_Records contained in a dataset_
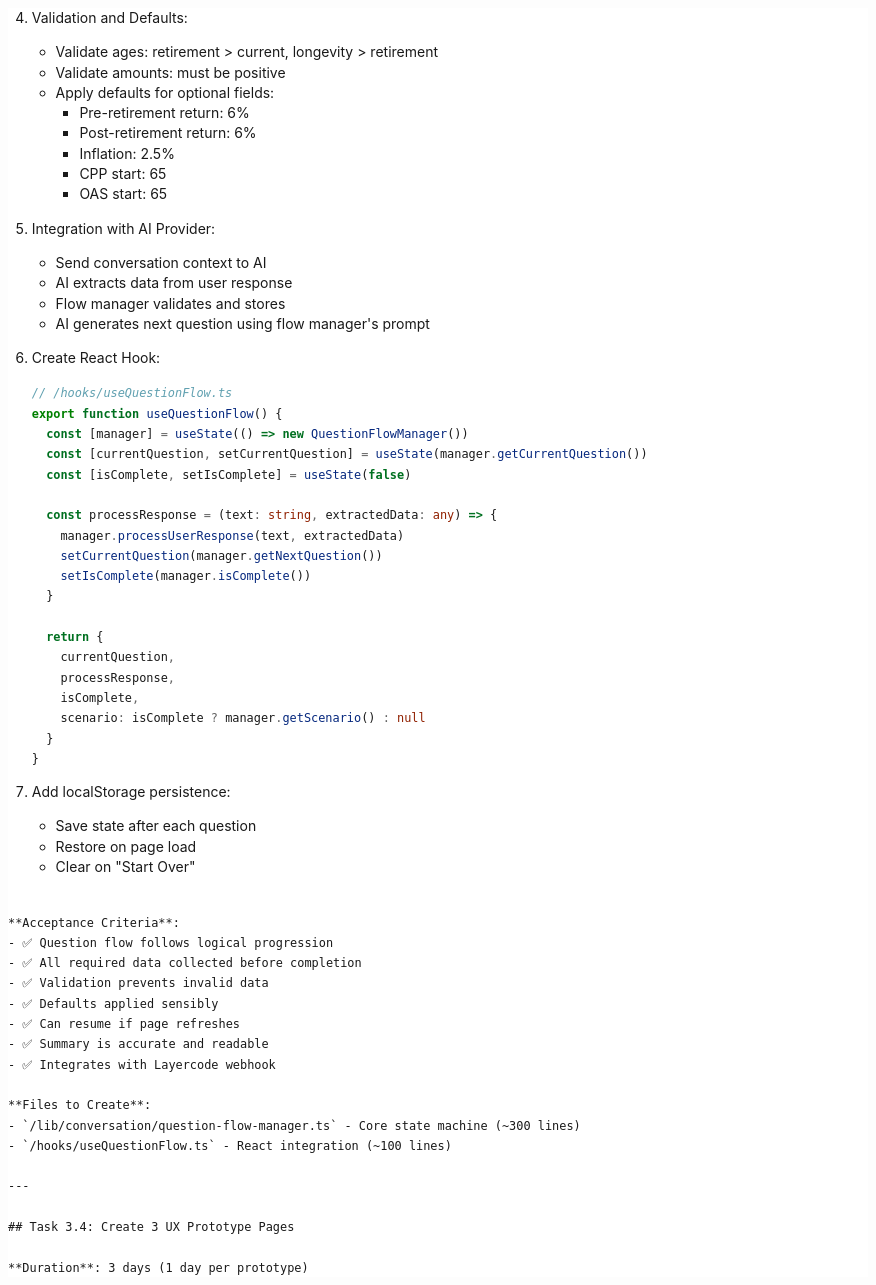 4. Validation and Defaults:
   - Validate ages: retirement > current, longevity > retirement
   - Validate amounts: must be positive
   - Apply defaults for optional fields:
     * Pre-retirement return: 6%
     * Post-retirement return: 6%
     * Inflation: 2.5%
     * CPP start: 65
     * OAS start: 65

5. Integration with AI Provider:
   - Send conversation context to AI
   - AI extracts data from user response
   - Flow manager validates and stores
   - AI generates next question using flow manager's prompt

6. Create React Hook:
   ```typescript
   // /hooks/useQuestionFlow.ts
   export function useQuestionFlow() {
     const [manager] = useState(() => new QuestionFlowManager())
     const [currentQuestion, setCurrentQuestion] = useState(manager.getCurrentQuestion())
     const [isComplete, setIsComplete] = useState(false)

     const processResponse = (text: string, extractedData: any) => {
       manager.processUserResponse(text, extractedData)
       setCurrentQuestion(manager.getNextQuestion())
       setIsComplete(manager.isComplete())
     }

     return {
       currentQuestion,
       processResponse,
       isComplete,
       scenario: isComplete ? manager.getScenario() : null
     }
   }
   ```

7. Add localStorage persistence:
   - Save state after each question
   - Restore on page load
   - Clear on "Start Over"
```

**Acceptance Criteria**:
- ✅ Question flow follows logical progression
- ✅ All required data collected before completion
- ✅ Validation prevents invalid data
- ✅ Defaults applied sensibly
- ✅ Can resume if page refreshes
- ✅ Summary is accurate and readable
- ✅ Integrates with Layercode webhook

**Files to Create**:
- `/lib/conversation/question-flow-manager.ts` - Core state machine (~300 lines)
- `/hooks/useQuestionFlow.ts` - React integration (~100 lines)

---

## Task 3.4: Create 3 UX Prototype Pages

**Duration**: 3 days (1 day per prototype)

```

_Task requirements_
From the first line to the last, set down the records above exactly and skip the pictures.

_Written solution_
 4. Validation and Defaults:
   - Validate ages: retirement > current, longevity > retirement
   - Validate amounts: must be positive
   - Apply defaults for optional fields:
     * Pre-retirement return: 6%
     * Post-retirement return: 6%
     * Inflation: 2.5%
     * CPP start: 65
     * OAS start: 65

5. Integration with AI Provider:
   - Send conversation context to AI
   - AI extracts data from user response
   - Flow manager validates and stores
   - AI generates next question using flow manager's prompt

6. Create React Hook:
   ```typescript
   // /hooks/useQuestionFlow.ts
   export function useQuestionFlow() {
     const [manager] = useState(() => new QuestionFlowManager())
     const [currentQuestion, setCurrentQuestion] = useState(manager.getCurrentQuestion())
     const [isComplete, setIsComplete] = useState(false)

     const processResponse = (text: string, extractedData: any) => {
       manager.processUserResponse(text, extractedData)
       setCurrentQuestion(manager.getNextQuestion())
       setIsComplete(manager.isComplete())
     }

     return {
       currentQuestion,
       processResponse,
       isComplete,
       scenario: isComplete ? manager.getScenario() : null
     }
   }
   ```

7. Add localStorage persistence:
   - Save state after each question
   - Restore on page load
   - Clear on "Start Over"
```

**Acceptance Criteria**:
- ✅ Question flow follows logical progression
- ✅ All required data collected before completion
- ✅ Validation prevents invalid data
- ✅ Defaults applied sensibly
- ✅ Can resume if page refreshes
- ✅ Summary is accurate and readable
- ✅ Integrates with Layercode webhook

**Files to Create**:
- `/lib/conversation/question-flow-manager.ts` - Core state machine (~300 lines)
- `/hooks/useQuestionFlow.ts` - React integration (~100 lines)

---

## Task 3.4: Create 3 UX Prototype Pages

**Duration**: 3 days (1 day per prototype)

```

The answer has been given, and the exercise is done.